Chin, terribly injured is found by Yau as he prepares to battle the jiangshi. Yau uses a spell to stop Chin's bleeding. Chin insists on helping, even though Yau warns him he will die. Using vampire hunting tools, Yau sets a trap that temporarily binds Tung to that location, allowing Chin to fight him. Yau uses his tools to weaken Tung, but Chin is unable to gain the upper hand before the trap expires. Yau sees that it is now dawn and drags the entangled Chin and Tung out a window, where they fall into the courtyard. The sunlight immediately begins to burn the vampire and the twin spirits are forced out. As Tung crumbles to ash, his humanity briefly returns when he witnesses Meiyi slit her own throat. Chin and Yau collapse from exhaustion.

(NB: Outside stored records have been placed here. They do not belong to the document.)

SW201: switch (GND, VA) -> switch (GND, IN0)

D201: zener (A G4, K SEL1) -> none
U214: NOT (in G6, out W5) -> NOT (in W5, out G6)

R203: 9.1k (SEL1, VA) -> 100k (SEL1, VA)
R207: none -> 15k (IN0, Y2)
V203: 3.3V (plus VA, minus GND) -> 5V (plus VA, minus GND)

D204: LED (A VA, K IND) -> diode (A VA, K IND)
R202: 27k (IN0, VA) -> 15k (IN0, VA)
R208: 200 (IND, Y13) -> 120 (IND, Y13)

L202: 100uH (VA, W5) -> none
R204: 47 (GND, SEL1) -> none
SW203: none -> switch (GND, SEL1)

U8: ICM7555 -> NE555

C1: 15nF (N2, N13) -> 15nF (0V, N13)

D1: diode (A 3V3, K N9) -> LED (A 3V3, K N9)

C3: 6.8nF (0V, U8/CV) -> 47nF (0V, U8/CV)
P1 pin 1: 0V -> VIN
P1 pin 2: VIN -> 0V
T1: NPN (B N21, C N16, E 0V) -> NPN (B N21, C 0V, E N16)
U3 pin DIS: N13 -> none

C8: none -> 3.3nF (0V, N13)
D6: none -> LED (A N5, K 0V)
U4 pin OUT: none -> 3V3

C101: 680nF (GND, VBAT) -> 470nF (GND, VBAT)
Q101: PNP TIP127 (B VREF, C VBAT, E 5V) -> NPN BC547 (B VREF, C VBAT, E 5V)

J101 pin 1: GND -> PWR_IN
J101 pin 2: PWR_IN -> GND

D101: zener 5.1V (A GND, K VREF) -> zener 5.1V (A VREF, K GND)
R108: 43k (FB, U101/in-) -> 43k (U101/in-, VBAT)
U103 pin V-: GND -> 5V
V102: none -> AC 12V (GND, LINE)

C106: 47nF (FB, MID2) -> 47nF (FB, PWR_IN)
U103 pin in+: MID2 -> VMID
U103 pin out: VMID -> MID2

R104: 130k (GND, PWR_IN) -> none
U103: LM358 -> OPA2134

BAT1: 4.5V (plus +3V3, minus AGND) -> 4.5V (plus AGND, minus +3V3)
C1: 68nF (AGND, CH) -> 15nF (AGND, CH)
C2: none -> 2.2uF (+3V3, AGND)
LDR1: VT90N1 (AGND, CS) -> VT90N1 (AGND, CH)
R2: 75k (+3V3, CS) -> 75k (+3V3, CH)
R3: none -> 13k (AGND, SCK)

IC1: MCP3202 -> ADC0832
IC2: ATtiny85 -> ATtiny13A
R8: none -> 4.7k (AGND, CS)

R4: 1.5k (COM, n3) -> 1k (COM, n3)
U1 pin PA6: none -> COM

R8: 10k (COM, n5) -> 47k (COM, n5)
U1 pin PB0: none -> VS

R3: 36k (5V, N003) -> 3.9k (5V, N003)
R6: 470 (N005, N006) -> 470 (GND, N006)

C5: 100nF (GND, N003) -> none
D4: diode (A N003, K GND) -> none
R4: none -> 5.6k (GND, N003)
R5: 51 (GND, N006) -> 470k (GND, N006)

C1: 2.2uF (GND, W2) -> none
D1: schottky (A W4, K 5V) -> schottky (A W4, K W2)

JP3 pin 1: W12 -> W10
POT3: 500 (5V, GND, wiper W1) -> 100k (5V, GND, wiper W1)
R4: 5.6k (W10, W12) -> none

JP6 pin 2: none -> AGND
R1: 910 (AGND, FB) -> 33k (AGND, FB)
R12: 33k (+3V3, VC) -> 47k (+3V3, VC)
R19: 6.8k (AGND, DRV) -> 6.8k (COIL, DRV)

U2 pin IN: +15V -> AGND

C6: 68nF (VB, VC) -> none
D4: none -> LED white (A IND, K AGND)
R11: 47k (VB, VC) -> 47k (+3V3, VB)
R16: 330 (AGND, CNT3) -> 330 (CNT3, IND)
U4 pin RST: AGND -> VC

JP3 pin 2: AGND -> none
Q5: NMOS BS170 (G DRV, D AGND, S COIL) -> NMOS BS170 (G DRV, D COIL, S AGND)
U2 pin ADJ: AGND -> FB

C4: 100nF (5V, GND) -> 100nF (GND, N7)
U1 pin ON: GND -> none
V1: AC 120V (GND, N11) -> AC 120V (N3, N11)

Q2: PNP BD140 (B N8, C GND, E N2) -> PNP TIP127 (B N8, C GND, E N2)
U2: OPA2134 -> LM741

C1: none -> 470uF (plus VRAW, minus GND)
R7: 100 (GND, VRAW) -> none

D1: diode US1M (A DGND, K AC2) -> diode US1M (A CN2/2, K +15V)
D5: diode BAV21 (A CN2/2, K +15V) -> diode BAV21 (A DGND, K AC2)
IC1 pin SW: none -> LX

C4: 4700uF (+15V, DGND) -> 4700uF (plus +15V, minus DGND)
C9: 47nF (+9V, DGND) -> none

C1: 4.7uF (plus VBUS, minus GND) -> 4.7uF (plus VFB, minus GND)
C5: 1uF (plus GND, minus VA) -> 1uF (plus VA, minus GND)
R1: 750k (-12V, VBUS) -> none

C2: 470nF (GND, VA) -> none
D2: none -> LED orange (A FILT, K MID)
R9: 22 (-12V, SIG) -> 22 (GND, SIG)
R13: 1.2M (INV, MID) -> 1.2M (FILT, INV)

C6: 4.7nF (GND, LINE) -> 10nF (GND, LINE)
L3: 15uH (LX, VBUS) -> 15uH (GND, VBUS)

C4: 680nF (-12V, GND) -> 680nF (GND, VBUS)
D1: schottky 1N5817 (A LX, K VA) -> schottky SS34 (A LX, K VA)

In the final sequence, the audience learns that Chin actually died of suicide, and that the events the film chronicles were created by Chin's dying mind in the process leading to rigor mortis. The film's characters are people Chin saw on the way to his apartment: Yang and Pak are friendly neighbors, Meiyi is a widow admiring a picture of a late Tung, and Yau is a neighbor who rushes in too late to save the hanged Chin. At the morgue, Chin's adult son identifies the body for the medical examiner, Dr. Gau.

==Cast==
- Chin Siu-ho as Chin Siu-ho
- Anthony Chan as Yau
- Kara Wai as Yang Feng
- Chung Fat as warlock Gau
- Lo Hoi-pang as janitor Uncle Yin, or Grandpa
- Richard Ng as Uncle Tung
- Paw Hee-ching as Auntie Meiyi
- Morris Ho as Pak
- Billy Lau as the cook

==Release==
Rigor Mortis premiered at the Venice Film Festival.

==Reception==
Rotten Tomatoes, a review aggregator, reports that 68% of 22 surveyed critics gave the film a positive review; the average rating was 6.02/10. Metacritic rated it 53/100 based on 8 reviews. Clarence Tsui of The Hollywood Reporter called it "a lavish, heavy-handed retreading and reinvention of Hong Kong and Japanese horror-film tropes, saved from clinical inhumanity by its veteran cast." Justin Chang of Variety described it as a "flashy, incoherent and virtually scare-free Hong Kong horror exercise". Daniel M. Gold of The New York Times called it a "relentlessly creepy film" that uses less comedy than Mr. Vampire. Martin Tsai of the Los Angeles Times wrote, "The film supplies a succession of hyper-stylized and potent set pieces without ever establishing any sort of internal logic."